Provided entries:
________________________________________

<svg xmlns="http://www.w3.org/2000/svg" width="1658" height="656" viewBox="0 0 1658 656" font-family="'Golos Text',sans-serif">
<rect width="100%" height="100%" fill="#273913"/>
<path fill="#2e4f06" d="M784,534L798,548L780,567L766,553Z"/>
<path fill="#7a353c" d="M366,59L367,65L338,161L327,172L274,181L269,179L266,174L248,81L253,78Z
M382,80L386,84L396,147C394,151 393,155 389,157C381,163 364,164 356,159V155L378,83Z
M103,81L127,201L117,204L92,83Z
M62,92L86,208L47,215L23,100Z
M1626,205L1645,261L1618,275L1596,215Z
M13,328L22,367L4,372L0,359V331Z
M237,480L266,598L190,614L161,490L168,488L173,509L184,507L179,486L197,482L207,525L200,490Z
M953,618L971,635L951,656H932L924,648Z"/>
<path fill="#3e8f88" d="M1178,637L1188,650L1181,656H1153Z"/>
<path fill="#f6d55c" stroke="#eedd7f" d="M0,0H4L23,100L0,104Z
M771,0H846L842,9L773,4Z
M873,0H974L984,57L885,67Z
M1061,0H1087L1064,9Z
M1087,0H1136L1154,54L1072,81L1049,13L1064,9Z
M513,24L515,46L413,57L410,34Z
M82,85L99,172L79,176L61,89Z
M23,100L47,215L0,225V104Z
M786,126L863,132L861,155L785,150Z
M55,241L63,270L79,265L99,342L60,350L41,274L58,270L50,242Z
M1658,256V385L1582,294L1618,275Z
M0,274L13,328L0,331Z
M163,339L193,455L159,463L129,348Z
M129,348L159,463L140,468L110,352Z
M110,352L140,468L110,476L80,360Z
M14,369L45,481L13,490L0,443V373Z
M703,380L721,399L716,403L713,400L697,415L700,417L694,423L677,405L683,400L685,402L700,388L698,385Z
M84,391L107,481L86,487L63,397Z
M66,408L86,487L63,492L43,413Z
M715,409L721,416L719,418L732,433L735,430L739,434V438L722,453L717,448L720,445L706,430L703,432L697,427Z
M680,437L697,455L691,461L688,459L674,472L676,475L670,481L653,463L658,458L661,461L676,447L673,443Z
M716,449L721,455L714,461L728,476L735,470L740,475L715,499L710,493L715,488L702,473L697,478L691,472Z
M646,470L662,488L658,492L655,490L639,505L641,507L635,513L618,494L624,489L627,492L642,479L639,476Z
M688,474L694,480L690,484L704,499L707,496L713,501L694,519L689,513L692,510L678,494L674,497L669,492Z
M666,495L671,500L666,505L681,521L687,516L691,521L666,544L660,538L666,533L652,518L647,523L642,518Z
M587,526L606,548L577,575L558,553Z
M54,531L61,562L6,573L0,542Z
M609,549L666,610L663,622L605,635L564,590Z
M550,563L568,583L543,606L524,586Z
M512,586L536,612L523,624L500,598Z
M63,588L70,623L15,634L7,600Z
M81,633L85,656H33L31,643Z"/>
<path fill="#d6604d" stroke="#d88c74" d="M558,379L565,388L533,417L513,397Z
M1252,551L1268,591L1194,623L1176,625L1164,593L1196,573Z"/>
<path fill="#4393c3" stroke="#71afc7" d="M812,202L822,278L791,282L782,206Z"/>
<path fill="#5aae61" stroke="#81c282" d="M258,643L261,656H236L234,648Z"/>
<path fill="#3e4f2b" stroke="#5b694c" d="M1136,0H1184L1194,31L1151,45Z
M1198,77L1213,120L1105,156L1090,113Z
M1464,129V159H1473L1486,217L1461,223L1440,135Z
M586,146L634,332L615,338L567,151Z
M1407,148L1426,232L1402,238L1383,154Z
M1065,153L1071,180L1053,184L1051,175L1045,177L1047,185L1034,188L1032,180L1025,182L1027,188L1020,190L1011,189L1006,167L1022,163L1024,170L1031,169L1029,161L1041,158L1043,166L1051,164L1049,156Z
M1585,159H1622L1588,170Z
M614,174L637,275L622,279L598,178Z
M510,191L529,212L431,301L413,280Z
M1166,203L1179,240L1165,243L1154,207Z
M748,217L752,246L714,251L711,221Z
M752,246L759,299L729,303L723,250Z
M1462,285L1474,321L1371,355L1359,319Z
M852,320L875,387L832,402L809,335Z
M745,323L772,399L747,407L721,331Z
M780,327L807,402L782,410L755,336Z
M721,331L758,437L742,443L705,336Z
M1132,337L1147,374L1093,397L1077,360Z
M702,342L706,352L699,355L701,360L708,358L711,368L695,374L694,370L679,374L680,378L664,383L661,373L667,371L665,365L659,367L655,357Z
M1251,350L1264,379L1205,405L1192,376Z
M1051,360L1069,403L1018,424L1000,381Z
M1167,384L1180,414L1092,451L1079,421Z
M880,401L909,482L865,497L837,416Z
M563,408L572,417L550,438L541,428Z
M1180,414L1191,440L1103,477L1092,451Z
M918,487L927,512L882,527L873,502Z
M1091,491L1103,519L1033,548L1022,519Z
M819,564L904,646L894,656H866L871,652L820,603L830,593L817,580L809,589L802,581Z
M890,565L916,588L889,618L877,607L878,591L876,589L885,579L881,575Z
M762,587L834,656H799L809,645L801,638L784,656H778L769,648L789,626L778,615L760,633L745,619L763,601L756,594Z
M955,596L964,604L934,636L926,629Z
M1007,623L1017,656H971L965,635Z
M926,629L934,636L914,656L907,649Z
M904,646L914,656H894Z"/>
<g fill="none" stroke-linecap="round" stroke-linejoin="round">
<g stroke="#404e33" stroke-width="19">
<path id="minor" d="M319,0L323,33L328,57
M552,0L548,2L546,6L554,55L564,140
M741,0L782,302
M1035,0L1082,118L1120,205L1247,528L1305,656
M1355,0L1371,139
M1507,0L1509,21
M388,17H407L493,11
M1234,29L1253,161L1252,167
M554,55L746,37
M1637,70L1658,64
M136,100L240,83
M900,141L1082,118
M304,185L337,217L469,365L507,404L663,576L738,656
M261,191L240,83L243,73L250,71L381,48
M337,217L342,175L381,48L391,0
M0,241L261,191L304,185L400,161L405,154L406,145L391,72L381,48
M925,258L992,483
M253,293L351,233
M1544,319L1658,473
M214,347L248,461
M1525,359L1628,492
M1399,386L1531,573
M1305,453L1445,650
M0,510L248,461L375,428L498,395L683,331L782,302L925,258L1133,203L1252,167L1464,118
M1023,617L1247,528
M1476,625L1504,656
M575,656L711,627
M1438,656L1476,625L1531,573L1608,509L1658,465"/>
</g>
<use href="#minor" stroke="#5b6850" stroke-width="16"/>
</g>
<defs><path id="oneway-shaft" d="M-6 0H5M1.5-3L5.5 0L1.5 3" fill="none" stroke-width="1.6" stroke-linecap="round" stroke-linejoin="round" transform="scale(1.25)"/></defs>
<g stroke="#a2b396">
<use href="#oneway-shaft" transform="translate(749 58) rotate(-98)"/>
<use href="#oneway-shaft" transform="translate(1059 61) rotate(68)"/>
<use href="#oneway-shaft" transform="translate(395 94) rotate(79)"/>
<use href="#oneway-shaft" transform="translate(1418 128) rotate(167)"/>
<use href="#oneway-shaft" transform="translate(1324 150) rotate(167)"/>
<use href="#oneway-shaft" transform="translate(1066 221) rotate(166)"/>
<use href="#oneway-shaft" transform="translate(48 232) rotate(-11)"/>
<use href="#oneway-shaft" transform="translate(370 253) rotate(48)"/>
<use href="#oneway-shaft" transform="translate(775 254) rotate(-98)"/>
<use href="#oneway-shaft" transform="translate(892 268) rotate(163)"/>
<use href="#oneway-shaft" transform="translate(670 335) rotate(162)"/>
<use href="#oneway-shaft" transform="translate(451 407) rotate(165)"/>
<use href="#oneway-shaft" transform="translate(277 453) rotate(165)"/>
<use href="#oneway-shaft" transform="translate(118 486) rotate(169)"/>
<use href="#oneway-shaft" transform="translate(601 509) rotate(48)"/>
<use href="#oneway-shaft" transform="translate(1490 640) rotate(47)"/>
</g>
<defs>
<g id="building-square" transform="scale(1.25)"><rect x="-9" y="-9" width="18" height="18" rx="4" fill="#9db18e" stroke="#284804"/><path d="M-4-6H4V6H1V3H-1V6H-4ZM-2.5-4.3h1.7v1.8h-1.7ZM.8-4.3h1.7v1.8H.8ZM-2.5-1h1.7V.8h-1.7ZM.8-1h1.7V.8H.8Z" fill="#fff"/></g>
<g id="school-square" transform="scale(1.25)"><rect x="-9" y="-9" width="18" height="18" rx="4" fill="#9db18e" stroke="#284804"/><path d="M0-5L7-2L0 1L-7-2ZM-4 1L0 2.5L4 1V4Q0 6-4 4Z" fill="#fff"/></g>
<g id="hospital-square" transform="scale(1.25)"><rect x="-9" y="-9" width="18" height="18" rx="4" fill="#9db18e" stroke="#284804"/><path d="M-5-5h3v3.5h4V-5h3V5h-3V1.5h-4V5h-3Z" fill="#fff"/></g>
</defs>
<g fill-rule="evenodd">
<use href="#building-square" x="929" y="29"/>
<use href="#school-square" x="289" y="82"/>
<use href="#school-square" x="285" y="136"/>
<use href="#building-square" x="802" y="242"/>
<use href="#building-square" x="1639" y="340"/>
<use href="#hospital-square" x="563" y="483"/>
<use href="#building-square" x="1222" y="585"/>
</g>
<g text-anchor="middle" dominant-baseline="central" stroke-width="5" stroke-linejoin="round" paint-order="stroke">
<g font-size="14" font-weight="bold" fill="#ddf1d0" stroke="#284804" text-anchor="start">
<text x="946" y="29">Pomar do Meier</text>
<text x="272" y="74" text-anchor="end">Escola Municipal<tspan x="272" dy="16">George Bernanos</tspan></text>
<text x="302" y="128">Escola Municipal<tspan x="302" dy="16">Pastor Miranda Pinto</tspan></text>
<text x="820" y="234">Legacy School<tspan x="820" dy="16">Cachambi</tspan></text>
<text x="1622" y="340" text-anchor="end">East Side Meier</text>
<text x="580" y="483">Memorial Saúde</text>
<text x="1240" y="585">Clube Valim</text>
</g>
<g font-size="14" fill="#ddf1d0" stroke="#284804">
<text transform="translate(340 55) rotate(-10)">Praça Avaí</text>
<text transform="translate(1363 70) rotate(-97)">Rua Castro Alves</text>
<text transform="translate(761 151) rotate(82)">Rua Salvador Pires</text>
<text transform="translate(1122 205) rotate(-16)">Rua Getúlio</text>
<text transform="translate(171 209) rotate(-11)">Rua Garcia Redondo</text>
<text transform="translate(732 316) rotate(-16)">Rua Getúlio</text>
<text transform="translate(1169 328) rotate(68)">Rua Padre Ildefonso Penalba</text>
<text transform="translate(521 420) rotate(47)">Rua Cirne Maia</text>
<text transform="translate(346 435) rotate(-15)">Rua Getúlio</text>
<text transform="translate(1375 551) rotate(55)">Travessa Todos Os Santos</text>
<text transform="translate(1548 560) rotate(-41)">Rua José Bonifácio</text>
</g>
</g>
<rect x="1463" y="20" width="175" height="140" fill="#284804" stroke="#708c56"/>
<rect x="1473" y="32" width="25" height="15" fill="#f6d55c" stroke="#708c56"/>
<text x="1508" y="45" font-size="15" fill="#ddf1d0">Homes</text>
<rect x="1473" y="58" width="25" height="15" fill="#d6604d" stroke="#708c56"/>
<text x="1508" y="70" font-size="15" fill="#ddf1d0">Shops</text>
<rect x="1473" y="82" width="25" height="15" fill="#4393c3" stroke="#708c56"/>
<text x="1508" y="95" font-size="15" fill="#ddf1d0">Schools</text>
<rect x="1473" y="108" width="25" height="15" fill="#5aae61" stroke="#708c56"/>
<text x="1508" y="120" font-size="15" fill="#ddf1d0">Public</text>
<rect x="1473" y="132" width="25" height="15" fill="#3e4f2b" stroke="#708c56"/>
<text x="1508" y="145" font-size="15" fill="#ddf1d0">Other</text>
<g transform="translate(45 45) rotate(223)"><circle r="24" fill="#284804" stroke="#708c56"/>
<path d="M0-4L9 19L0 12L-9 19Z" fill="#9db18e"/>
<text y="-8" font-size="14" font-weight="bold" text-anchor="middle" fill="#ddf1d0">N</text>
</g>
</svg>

________________________________________

Problem requirements: Your reply must consist solely of the number of lines in the data that contain the word "middle".

Your solution: 2